Provided material: Begin

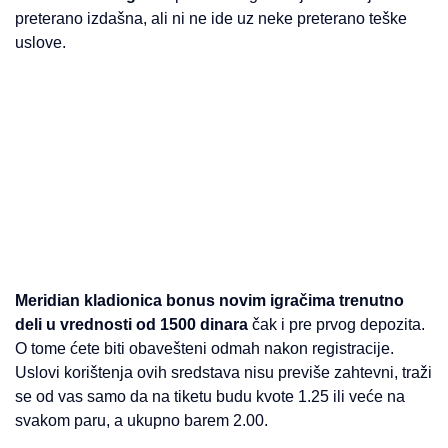
preterano izdašna, ali ni ne ide uz neke preterano teške
uslove.
Meridian kladionica bonus novim igračima trenutno
deli u vrednosti od 1500 dinara
čak i pre prvog depozita.
O tome ćete biti obavešteni odmah nakon registracije.
Uslovi korištenja ovih sredstava nisu previše zahtevni, traži
se od vas samo da na tiketu budu kvote 1.25 ili veće na
svakom paru, a ukupno barem 2.00.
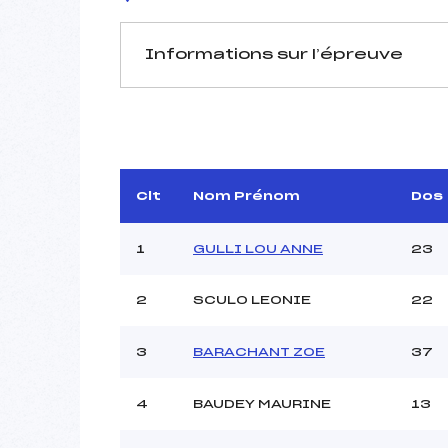
Informations sur l’épreuve
JURY DE COMPÉTITION
Délégué Technique :
Arbitre :
Assistant :
Clt
Nom Prénom
Dos
Dir. Epreuve :
1
GULLI LOU ANNE
23
2
SCULO LEONIE
22
MANCHE 1
Nombre de portes :
3
BARACHANT ZOE
37
Heure de départ :
Traceur :
4
BAUDEY MAURINE
13
Ouvreurs A :
Ouvreurs B :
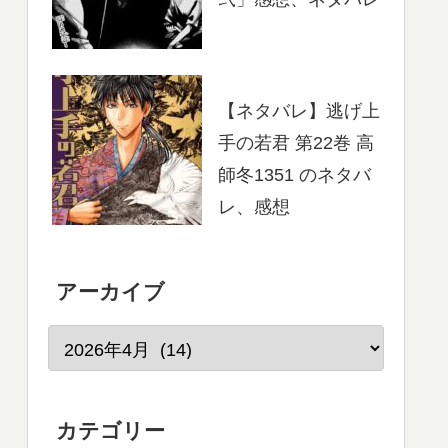
【ネタバレ】逃げ上
手の若君 第22巻 高
師冬1351 のネタバ
レ、感想
アーカイブ
カテゴリー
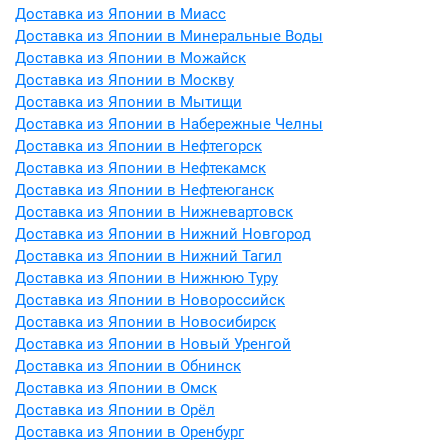
Доставка из Японии в Миасс
Доставка из Японии в Минеральные Воды
Доставка из Японии в Можайск
Доставка из Японии в Москву
Доставка из Японии в Мытищи
Доставка из Японии в Набережные Челны
Доставка из Японии в Нефтегорск
Доставка из Японии в Нефтекамск
Доставка из Японии в Нефтеюганск
Доставка из Японии в Нижневартовск
Доставка из Японии в Нижний Новгород
Доставка из Японии в Нижний Тагил
Доставка из Японии в Нижнюю Туру
Доставка из Японии в Новороссийск
Доставка из Японии в Новосибирск
Доставка из Японии в Новый Уренгой
Доставка из Японии в Обнинск
Доставка из Японии в Омск
Доставка из Японии в Орёл
Доставка из Японии в Оренбург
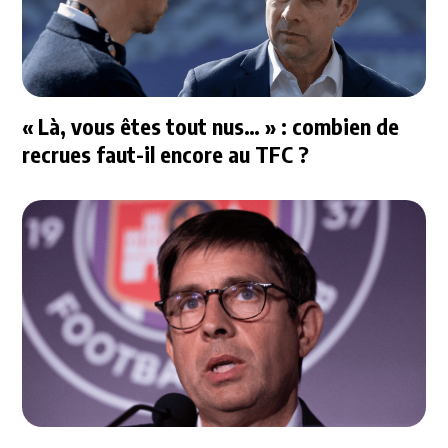
« Là, vous êtes tout nus… » : combien de
recrues faut-il encore au TFC ?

Provided material: End

• Task prompt: Retype, line for line and without alteration, all of the text read from the records above, leaving the pictures out of your answer.

• Exercise result:
preterano izdašna, ali ni ne ide uz neke preterano teške
uslove.
Meridian kladionica bonus novim igračima trenutno
deli u vrednosti od 1500 dinara
čak i pre prvog depozita.
O tome ćete biti obavešteni odmah nakon registracije.
Uslovi korištenja ovih sredstava nisu previše zahtevni, traži
se od vas samo da na tiketu budu kvote 1.25 ili veće na
svakom paru, a ukupno barem 2.00.
Informations sur l’épreuve
JURY DE COMPÉTITION
Délégué Technique :
Arbitre :
Assistant :
Clt
Nom Prénom
Dos
Dir. Epreuve :
1
GULLI LOU ANNE
23
2
SCULO LEONIE
22
MANCHE 1
Nombre de portes :
3
BARACHANT ZOE
37
Heure de départ :
Traceur :
4
BAUDEY MAURINE
13
Ouvreurs A :
Ouvreurs B :
【ネタバレ】逃げ上
手の若君 第22巻 高
師冬1351 のネタバ
レ、感想
アーカイブ
カテゴリー
Доставка из Японии в Миасс
Доставка из Японии в Минеральные Воды
Доставка из Японии в Можайск
Доставка из Японии в Москву
Доставка из Японии в Мытищи
Доставка из Японии в Набережные Челны
Доставка из Японии в Нефтегорск
Доставка из Японии в Нефтекамск
Доставка из Японии в Нефтеюганск
Доставка из Японии в Нижневартовск
Доставка из Японии в Нижний Новгород
Доставка из Японии в Нижний Тагил
Доставка из Японии в Нижнюю Туру
Доставка из Японии в Новороссийск
Доставка из Японии в Новосибирск
Доставка из Японии в Новый Уренгой
Доставка из Японии в Обнинск
Доставка из Японии в Омск
Доставка из Японии в Орёл
Доставка из Японии в Оренбург
« Là, vous êtes tout nus… » : combien de
recrues faut-il encore au TFC ?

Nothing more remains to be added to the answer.